Designing the ‘Memory Town’

Why a ‘Memory Town’ Is Coming to Your Local Strip Mall

Weeks after opening near San Diego, a model town for treating dementia is set to be replicated around the U.S.

CityLab, Sept. 17, 2018

On August 13, a brand-new town in Southern California welcomed its first residents. They trickled through the doors of a generic beige warehouse on a light-industrial stretch of Main Street in Chula Vista, a San Diego suburb. Then they emerged in Town Square®—a 9,000-square-foot working replica of a 1950s downtown, built and operated by the George G. Glenner Alzheimer’s Family Centers. Unlike the businesses around it hawking restaurant supplies and tires, Town Square trades in an intangible good: memories.

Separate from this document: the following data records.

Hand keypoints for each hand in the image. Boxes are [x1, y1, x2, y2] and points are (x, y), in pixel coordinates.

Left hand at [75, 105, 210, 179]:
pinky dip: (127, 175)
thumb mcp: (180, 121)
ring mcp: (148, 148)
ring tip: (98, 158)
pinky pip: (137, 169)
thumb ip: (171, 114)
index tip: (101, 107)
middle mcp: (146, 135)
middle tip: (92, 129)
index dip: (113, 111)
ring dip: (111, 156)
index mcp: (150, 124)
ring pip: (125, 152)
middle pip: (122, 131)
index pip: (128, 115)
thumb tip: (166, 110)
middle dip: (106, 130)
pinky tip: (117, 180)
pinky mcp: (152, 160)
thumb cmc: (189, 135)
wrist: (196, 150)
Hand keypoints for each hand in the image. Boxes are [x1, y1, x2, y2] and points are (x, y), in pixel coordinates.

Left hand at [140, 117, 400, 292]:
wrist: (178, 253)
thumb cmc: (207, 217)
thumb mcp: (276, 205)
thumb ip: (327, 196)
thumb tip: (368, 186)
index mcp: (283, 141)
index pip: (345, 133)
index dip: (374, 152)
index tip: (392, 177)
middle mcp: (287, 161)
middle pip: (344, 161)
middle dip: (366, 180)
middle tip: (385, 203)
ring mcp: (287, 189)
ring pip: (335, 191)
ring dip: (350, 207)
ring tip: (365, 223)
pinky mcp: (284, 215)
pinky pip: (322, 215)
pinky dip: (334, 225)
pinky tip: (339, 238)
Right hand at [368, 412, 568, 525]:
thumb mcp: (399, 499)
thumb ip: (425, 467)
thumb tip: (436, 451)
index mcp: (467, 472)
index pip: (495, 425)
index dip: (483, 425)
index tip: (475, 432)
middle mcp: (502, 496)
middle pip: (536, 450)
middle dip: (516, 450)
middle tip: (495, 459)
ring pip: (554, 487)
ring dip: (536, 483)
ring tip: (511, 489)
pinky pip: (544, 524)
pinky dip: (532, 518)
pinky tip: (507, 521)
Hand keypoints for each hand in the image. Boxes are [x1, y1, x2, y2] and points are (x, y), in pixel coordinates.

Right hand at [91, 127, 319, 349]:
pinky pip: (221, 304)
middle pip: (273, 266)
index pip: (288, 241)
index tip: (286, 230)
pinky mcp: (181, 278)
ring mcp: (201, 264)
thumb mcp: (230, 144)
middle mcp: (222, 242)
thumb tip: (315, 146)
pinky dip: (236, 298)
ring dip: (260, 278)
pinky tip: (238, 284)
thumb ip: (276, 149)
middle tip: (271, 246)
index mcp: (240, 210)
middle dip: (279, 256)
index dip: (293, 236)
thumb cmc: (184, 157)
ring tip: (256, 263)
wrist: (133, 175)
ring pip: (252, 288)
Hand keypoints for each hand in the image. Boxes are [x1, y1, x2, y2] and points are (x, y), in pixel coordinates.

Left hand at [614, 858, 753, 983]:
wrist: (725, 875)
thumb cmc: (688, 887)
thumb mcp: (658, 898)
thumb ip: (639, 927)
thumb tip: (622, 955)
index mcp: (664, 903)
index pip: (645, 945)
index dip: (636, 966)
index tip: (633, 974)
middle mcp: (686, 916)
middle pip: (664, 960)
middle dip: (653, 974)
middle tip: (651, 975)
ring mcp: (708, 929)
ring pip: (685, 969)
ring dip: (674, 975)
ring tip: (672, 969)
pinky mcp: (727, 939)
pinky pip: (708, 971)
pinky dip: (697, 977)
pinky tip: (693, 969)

The imitation town (which I wrote about previously in The Atlantic) is the biggest U.S. investment so far in what eldercare specialists call reminiscence therapy. In reminiscence therapy, caregivers encourage people with dementia and age-related cognitive impairments to talk about past events and their own life experiences, often aided by old photos, music, and other prompts that stimulate memories. Studies have shown that reminiscence therapy has positive effects on the mood, cognition, and communication level of dementia patients.

Our strongest, most enduring memories tend to be the those formed in adolescence and early adulthood, from roughly the ages of 10 to 30. Reminiscence therapy targets this age range, and for those Silent Generation members now in their 70s and 80s, that means the 1950s. (A person who is 80 in 2018 would have been 12 in 1950.) So the design of Town Square is intended to evoke the years between 1953 and 1961. It’s decked out with touches like a rotary phones, a 1959 Ford Thunderbird, a classic jukebox, portraits of period Hollywood stars, and vintage books and magazines. As the years go by, these will be replaced by more recent, period-appropriate prompts.